- **Your objective**
Only the lines below, from the one with "wine bottle: present" through the one with "fruit: none [11,369,68,419]", are to be written out, exactly.
BEGIN Source material
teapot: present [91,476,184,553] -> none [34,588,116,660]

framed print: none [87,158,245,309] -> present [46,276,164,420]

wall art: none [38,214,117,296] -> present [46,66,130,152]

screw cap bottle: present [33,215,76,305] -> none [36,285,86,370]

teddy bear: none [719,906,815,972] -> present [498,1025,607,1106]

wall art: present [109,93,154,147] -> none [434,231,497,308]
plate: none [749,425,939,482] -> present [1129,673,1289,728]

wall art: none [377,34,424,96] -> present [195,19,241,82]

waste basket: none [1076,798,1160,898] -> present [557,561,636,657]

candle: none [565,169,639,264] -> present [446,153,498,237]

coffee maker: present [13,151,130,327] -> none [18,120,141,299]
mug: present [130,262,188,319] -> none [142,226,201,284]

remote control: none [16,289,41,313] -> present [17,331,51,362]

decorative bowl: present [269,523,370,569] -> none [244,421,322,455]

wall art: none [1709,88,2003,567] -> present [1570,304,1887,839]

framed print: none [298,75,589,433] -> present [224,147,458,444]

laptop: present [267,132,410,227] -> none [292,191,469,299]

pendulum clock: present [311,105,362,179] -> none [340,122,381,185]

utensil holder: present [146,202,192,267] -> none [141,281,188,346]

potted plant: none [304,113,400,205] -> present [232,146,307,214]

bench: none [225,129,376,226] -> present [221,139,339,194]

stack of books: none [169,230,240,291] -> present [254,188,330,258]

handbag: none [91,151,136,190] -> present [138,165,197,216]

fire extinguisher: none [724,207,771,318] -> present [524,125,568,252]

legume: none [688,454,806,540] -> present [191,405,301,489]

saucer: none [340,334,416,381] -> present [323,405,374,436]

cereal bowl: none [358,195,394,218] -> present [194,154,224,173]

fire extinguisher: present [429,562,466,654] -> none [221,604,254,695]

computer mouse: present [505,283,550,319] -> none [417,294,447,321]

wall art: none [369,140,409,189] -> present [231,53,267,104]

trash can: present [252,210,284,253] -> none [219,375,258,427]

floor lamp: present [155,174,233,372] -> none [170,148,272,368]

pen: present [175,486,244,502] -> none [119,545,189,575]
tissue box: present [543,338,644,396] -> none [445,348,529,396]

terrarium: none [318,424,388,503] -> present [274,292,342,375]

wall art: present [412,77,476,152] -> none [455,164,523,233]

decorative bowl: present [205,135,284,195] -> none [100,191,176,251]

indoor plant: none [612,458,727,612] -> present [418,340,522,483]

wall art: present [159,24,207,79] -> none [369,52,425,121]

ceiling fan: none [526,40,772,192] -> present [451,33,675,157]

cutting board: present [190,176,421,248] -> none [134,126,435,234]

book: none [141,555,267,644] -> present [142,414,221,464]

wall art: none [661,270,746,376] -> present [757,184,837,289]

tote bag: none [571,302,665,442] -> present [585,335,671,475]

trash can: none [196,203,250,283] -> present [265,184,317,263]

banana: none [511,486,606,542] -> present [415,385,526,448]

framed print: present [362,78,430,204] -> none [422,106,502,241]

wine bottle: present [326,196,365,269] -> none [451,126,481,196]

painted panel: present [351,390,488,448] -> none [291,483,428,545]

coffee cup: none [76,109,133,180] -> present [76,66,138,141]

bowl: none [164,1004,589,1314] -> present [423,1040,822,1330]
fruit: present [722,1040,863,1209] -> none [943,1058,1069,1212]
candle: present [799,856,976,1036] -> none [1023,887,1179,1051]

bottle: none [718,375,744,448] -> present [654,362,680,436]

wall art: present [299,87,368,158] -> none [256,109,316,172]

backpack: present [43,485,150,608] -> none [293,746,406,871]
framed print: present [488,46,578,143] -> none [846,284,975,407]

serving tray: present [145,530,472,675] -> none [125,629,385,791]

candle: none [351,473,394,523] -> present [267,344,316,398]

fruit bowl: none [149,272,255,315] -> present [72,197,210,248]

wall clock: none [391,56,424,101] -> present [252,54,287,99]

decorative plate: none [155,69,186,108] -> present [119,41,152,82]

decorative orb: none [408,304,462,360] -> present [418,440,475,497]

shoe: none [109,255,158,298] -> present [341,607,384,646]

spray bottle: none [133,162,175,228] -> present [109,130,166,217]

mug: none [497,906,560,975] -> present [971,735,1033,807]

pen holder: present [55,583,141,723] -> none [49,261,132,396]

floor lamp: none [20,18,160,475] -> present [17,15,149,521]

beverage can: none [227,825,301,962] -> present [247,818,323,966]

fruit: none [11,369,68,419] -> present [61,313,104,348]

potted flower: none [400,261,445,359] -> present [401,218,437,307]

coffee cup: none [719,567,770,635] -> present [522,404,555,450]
END Source material
- **Result**
wine bottle: present [326,196,365,269] -> none [451,126,481,196]

painted panel: present [351,390,488,448] -> none [291,483,428,545]

coffee cup: none [76,109,133,180] -> present [76,66,138,141]

bowl: none [164,1004,589,1314] -> present [423,1040,822,1330]
fruit: present [722,1040,863,1209] -> none [943,1058,1069,1212]
candle: present [799,856,976,1036] -> none [1023,887,1179,1051]

bottle: none [718,375,744,448] -> present [654,362,680,436]

wall art: present [299,87,368,158] -> none [256,109,316,172]

backpack: present [43,485,150,608] -> none [293,746,406,871]
framed print: present [488,46,578,143] -> none [846,284,975,407]

serving tray: present [145,530,472,675] -> none [125,629,385,791]

candle: none [351,473,394,523] -> present [267,344,316,398]

fruit bowl: none [149,272,255,315] -> present [72,197,210,248]

wall clock: none [391,56,424,101] -> present [252,54,287,99]

decorative plate: none [155,69,186,108] -> present [119,41,152,82]

decorative orb: none [408,304,462,360] -> present [418,440,475,497]

shoe: none [109,255,158,298] -> present [341,607,384,646]

spray bottle: none [133,162,175,228] -> present [109,130,166,217]

mug: none [497,906,560,975] -> present [971,735,1033,807]

pen holder: present [55,583,141,723] -> none [49,261,132,396]

floor lamp: none [20,18,160,475] -> present [17,15,149,521]

beverage can: none [227,825,301,962] -> present [247,818,323,966]

fruit: none [11,369,68,419] -> present [61,313,104,348]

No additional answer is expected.